▶ _EXERCISE TEXT_:
=== Section Start ===
# Gold Variable-Width Processor Project Part 2

Assigned: March 7, 2016 Due: March 30, 2016 (11:50pm)

## **Objective:**

The goal is for students to design and verify the 64-bit variable data-width Gold processor using a synthesizable RTL style of Verilog and verify through appropriate testbenches. The emphasis is on correct functionality, not timing for this part of the project. You should not be using delays in the design itself, as we will attempt to synthesize the code in later stages of the project. To establish a point of consistency across all projects, simulate at a clock cycle of 4ns (250MHz). For further verification of your processor's functionality, you will also write a test bench to test the processor architecture. Except for the instruction and data memory all of your design should be fully synthesizable to be prepared for Part 4 of the project.

## **Team Policies:**

Everyone should continue to work in their 2-student teams for the project unless already granted permission to work individually on the project this semester.

# **Verilog Setup:**

Use the Verilog environment that you used for Project Part-1 to complete this project phase. Specifically, use the NC-Sim environment that has been recommended in the class. Codes compiling with other tools but not with the NC-Sim environment will be penalized severely in a similar manner to a non-compiling code.

### What to do?

- 1. Download the Gold Variable-Width Processor Instruction Set Architecture (ISA) Manual from the course website.
=== Section End ===
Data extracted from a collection
=== Section Start ===
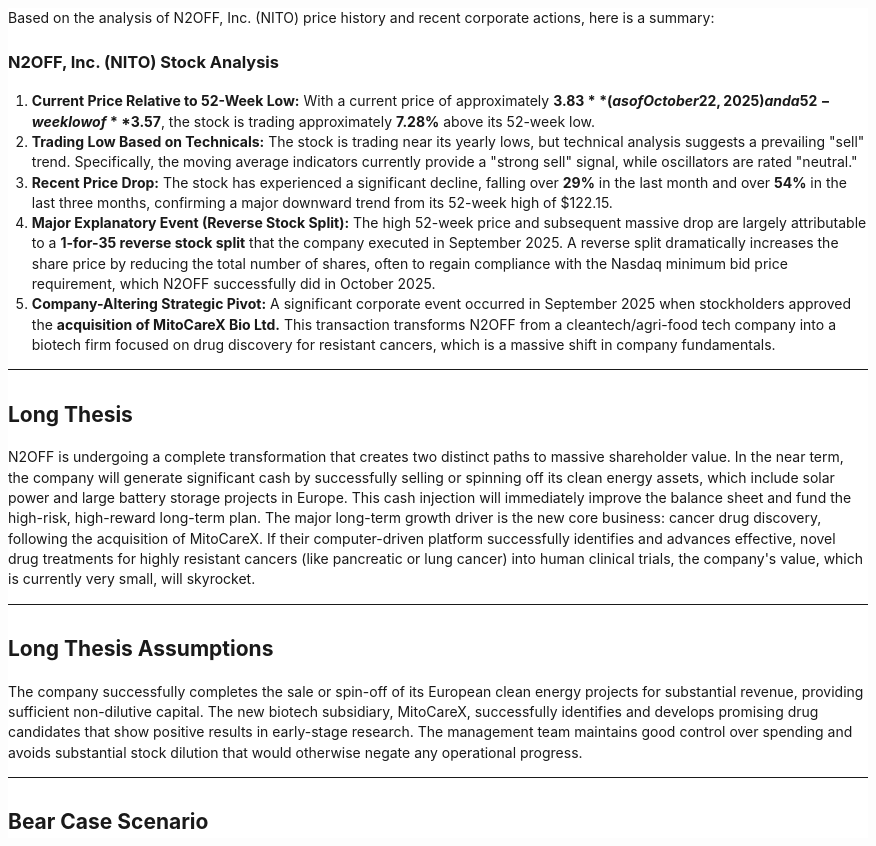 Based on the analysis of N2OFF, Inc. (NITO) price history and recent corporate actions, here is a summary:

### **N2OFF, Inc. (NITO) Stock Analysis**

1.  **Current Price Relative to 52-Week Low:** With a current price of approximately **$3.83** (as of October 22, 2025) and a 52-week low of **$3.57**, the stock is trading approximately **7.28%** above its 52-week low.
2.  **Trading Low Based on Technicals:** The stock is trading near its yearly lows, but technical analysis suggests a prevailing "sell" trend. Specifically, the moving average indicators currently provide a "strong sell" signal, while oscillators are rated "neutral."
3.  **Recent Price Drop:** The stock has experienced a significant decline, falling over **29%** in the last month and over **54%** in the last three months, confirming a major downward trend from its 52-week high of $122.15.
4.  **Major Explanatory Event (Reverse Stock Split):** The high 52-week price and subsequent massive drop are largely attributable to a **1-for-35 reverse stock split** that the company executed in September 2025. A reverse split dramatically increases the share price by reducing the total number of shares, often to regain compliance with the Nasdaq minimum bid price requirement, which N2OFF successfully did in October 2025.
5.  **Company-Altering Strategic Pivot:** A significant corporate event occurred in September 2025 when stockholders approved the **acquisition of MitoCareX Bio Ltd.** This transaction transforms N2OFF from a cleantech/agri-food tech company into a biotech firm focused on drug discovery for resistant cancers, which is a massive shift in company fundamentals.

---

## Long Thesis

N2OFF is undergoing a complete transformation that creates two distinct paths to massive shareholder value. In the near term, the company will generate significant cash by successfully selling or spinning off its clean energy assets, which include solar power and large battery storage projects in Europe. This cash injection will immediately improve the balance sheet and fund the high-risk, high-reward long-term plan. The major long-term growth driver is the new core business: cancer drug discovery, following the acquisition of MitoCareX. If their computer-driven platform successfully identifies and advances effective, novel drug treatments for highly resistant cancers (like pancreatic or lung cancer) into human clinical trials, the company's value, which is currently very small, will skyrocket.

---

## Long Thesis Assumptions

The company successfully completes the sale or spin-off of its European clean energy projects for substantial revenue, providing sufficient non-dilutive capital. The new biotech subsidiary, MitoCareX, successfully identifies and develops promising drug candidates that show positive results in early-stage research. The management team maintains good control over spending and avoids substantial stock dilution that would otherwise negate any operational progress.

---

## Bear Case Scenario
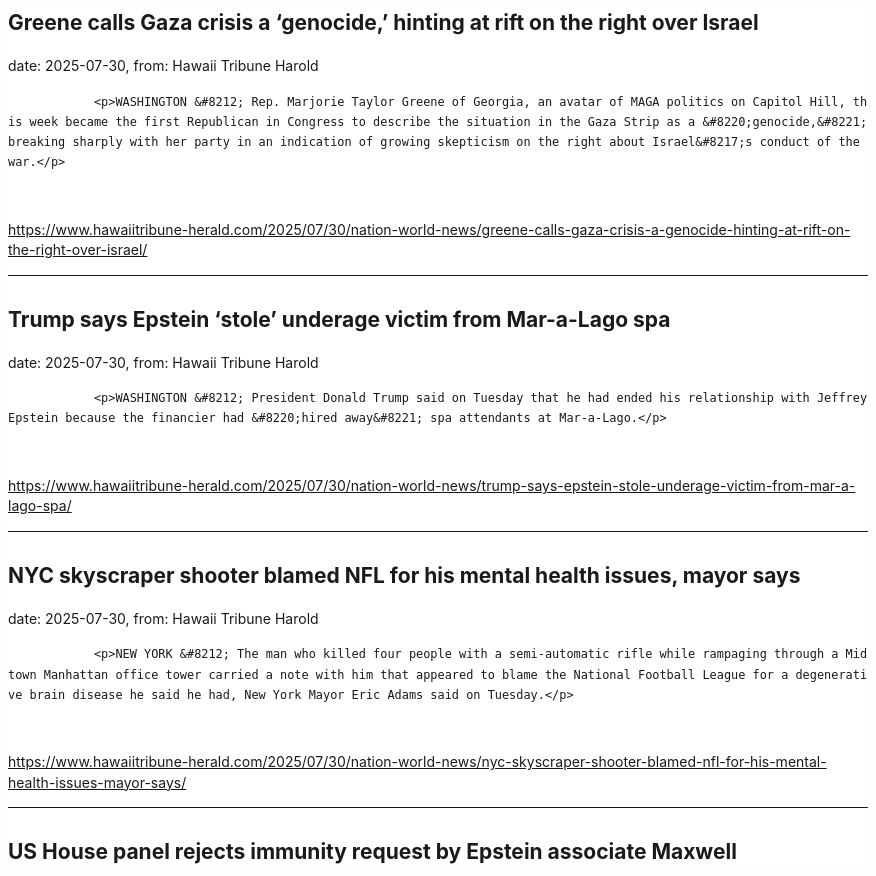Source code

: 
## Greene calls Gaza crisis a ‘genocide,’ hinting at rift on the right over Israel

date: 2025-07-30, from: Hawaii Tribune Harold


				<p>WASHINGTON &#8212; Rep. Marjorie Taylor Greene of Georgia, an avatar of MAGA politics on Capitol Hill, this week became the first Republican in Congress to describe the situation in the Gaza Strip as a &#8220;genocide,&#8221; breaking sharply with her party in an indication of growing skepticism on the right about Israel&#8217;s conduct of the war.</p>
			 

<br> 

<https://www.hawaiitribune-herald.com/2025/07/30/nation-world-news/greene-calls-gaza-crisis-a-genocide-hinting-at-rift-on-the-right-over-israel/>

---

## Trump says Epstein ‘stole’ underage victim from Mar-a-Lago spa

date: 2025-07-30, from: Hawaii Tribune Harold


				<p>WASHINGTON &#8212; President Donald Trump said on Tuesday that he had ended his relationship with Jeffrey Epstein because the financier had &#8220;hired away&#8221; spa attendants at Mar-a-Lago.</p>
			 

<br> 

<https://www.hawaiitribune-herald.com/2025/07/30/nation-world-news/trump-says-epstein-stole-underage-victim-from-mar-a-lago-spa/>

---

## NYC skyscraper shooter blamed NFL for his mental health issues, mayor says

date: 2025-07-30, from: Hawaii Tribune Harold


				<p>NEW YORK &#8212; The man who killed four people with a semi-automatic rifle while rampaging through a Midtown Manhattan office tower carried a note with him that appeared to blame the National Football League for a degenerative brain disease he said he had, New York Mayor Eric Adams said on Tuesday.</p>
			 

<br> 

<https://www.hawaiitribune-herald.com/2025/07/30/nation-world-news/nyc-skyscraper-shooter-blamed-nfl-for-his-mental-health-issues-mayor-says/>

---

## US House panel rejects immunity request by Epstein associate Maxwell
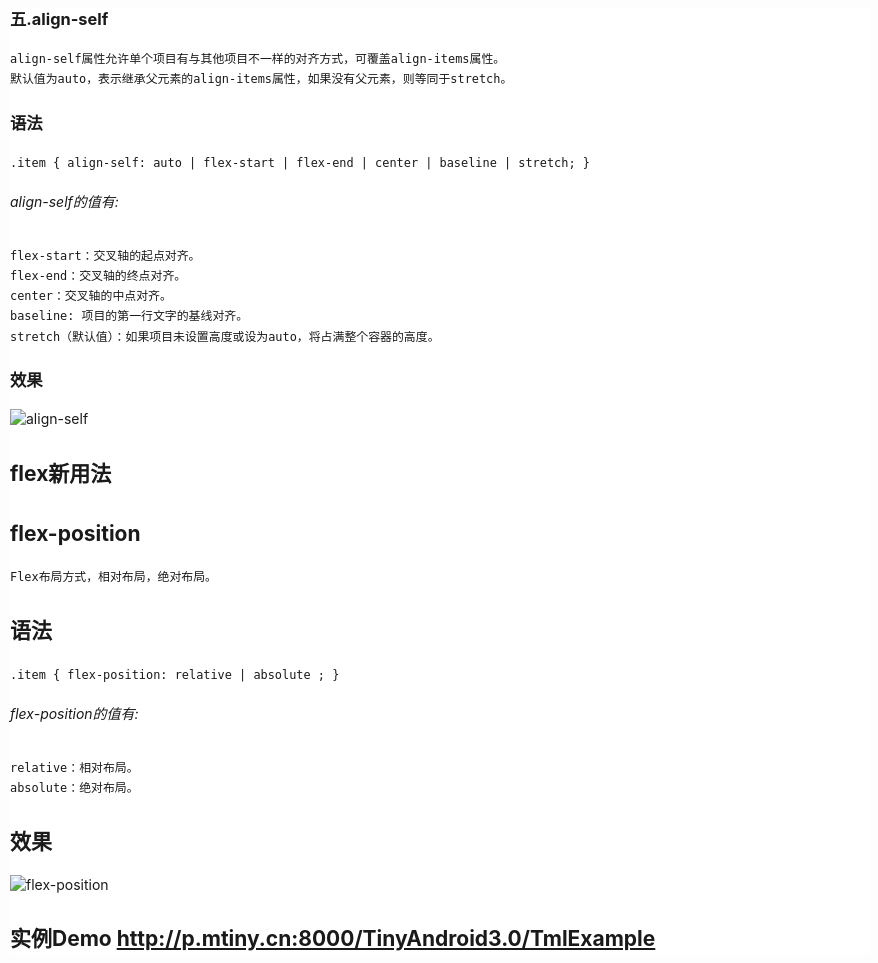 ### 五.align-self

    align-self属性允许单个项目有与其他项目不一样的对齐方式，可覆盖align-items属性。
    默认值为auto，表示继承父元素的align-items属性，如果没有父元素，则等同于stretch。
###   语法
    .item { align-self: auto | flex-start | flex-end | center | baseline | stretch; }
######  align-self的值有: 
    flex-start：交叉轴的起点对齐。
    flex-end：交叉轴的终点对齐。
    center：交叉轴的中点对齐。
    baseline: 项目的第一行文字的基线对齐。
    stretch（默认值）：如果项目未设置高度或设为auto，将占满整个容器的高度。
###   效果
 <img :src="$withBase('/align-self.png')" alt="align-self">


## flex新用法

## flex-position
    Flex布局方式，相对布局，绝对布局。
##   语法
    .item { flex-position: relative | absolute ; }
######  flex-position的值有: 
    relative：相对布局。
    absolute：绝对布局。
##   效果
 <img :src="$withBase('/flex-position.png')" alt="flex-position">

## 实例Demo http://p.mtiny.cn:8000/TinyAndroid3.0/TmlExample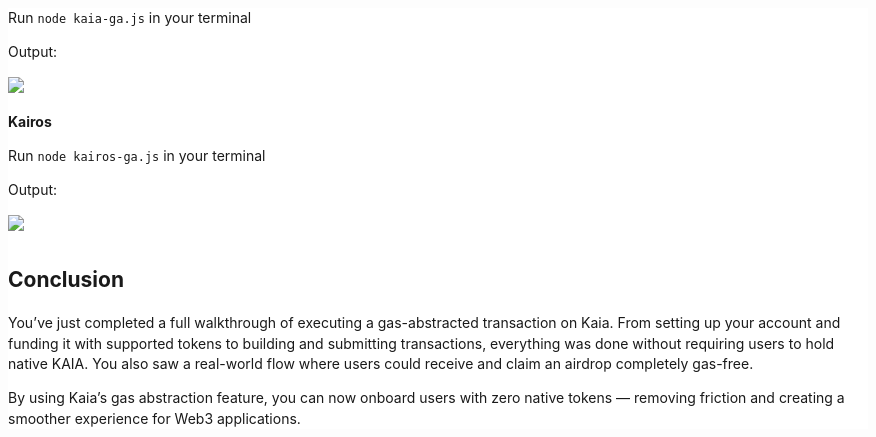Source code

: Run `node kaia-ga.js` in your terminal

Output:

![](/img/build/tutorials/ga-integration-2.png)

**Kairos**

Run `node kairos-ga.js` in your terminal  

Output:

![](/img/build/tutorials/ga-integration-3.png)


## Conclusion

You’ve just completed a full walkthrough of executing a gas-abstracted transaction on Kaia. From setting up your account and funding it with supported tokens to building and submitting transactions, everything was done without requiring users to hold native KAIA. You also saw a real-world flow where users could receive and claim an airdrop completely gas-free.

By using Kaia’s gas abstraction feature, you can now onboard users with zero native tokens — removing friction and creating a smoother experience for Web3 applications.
=== Section End ===
▶ _WORK INSTRUCTIONS_:
1. Answer these questions using the Gold processor project description.
(a) At what clock cycle should designs be simulated?
(b) How many students are in each project team?
(c) Which simulation environment must the code compile in?
2. Write a continuation of the Gold processor project description, beginning right after its last sentence.

▶ _YOUR RESPONSES_:
1.
(a) 4ns (250MHz)
(b) Two
(c) NC-Sim

2.
- 2. Download the provided tar-file which provides a framework for simulations that uses a makefile to compile and test your design. The provided tar-file provides Instruction/Data memory code and the top-level test-bench design. You are required to strictly follow the portnames as specified in the top-level design; failure of which will be severely penalized in a similar manner to a non-compiling code. You are required to submit your designs in the provided directory structure, as the TAs/mentor will use makefile to compile and test your code. You are free to use your own framework for designing and testing sub-modules of your processor code.
- **3.** Write RTL Verilog code for a variable-width 4-stage pipelined processor that executes all the instructions in the Gold Variable-Width Processor Instruction Set Manual. (Since Load/Store instructions use only immediate address specifiers, memory operations can be performed in the same stage as ALU functions; therefore, a 4-stage pipeline results). The pipeline stages are then
  - **a.** Instruction Fetch (IF)
  - **b.** Instruction Decode and Register Fetch (ID)
  - **c.** Execution or Memory Access (EX/MEM)
  - **d.** Write Back (WB)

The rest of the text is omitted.